La division « alternatives » de BNP Paribas Asset Management a mené le tour de financement de série A de Rainforest Builder UK Ltd, une entreprise spécialisée dans la restauration des forêts tropicales en Afrique de l'Ouest. Cet investissement s'inscrit dans la stratégie « Capital Naturel & Impact » de BNPP AM Alts et s'accompagne d'un financement dédié au projet Colobus dans l'est du Ghana, couvrant les terres dégradées des régions d'Oti et de Volta dans la forêt de Haute-Guinée.

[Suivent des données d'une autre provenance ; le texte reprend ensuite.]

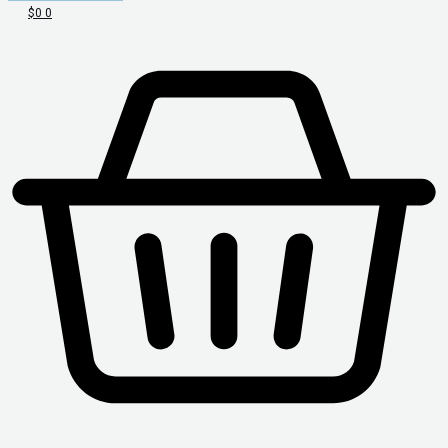
$
0
0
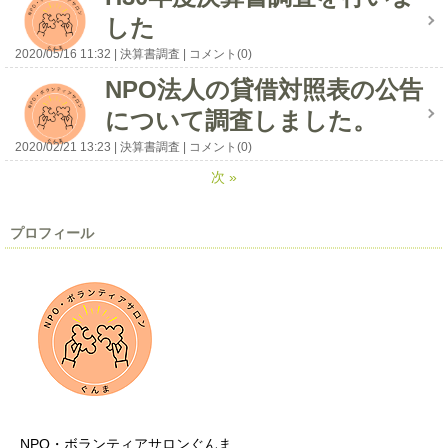
した
2020/05/16 11:32
決算書調査
コメント(0)
NPO法人の貸借対照表の公告
について調査しました。
2020/02/21 13:23
決算書調査
コメント(0)
次
»
プロフィール
NPO・ボランティアサロンぐんま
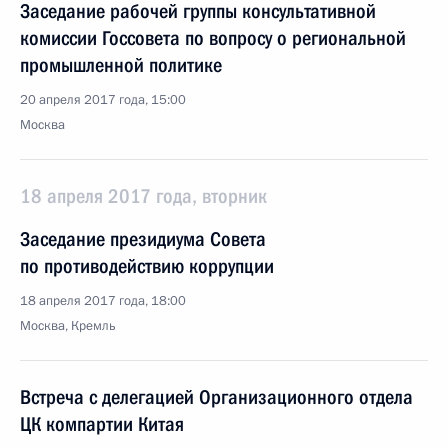
Заседание рабочей группы консультативной
комиссии Госсовета по вопросу о региональной
промышленной политике
20 апреля 2017 года, 15:00
Москва
18 апреля 2017 года, вторник
Заседание президиума Совета
по противодействию коррупции
18 апреля 2017 года, 18:00
Москва, Кремль
Встреча с делегацией Организационного отдела
ЦК компартии Китая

Rainforest Builder adopte un modèle intégré verticalement, gérant l'ensemble du processus de restauration, de la collecte de graines à la gestion forestière à long terme. L'entreprise plante des espèces indigènes sur des terres dégradées et intègre des données écologiques dans un système propriétaire pour suivre les progrès et améliorer les résultats de restauration. Le projet Colobus combine des objectifs environnementaux et économiques ; outre le reboisement, il collabore avec les agriculteurs locaux pour améliorer la productivité agricole, réduisant ainsi la pression sur les forêts. Une partie des terres soutient également une production de bois durable, créant des emplois et des sources de revenus.

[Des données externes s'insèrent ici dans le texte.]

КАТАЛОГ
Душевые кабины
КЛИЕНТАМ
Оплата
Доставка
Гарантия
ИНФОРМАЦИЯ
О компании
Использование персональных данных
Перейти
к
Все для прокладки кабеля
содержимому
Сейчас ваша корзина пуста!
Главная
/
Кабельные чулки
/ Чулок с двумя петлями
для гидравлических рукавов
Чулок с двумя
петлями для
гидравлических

La structure de financement vise à générer des crédits de suppression de carbone de haute qualité, un domaine de plus en plus prisé par les entreprises sur le marché volontaire du carbone. Les projets de restauration forestière, lorsqu'ils sont mis en œuvre à grande échelle avec une rigueur scientifique, sont considérés comme une source importante de ces crédits. Pour BNPP AM Alts, cet investissement élargit son exposition au capital naturel, reliant les résultats environnementaux aux rendements financiers. La société gère environ 300 milliards d'euros d'actifs, couvrant des domaines tels que l'immobilier, les infrastructures et les capitaux privés.
Rainforest Builder exploite actuellement quatre projets au Ghana, en Sierra Leone et en Guinée. Les nouveaux capitaux accéléreront son expansion sur les marchés existants et nouveaux. Cette transaction met en lumière la convergence entre le financement climatique, la protection de la biodiversité et les politiques de développement, libérant davantage de capitaux privés pour des solutions fondées sur la nature. Au niveau mondial, elle renforce le rôle du capital naturel dans les portefeuilles d'investissement et témoigne de la confiance dans le marché des crédits de suppression de carbone.